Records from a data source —
'''

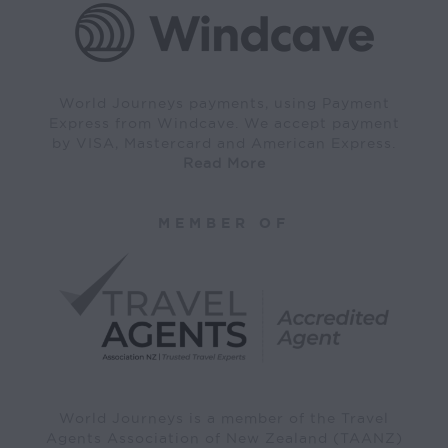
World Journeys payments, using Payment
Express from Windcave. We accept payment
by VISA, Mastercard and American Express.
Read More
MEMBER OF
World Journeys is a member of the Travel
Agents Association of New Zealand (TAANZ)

'''

PROBLEM STATEMENT —
Rewrite these lines, replacing every instance of "World Journeys" with "Global Journeys" and keeping everything else the same. Leave the pictures out of your answer.

ANSWER TO THIS PROBLEM —
Global Journeys payments, using Payment
Express from Windcave. We accept payment
by VISA, Mastercard and American Express.
Read More
MEMBER OF
Global Journeys is a member of the Travel
Agents Association of New Zealand (TAANZ)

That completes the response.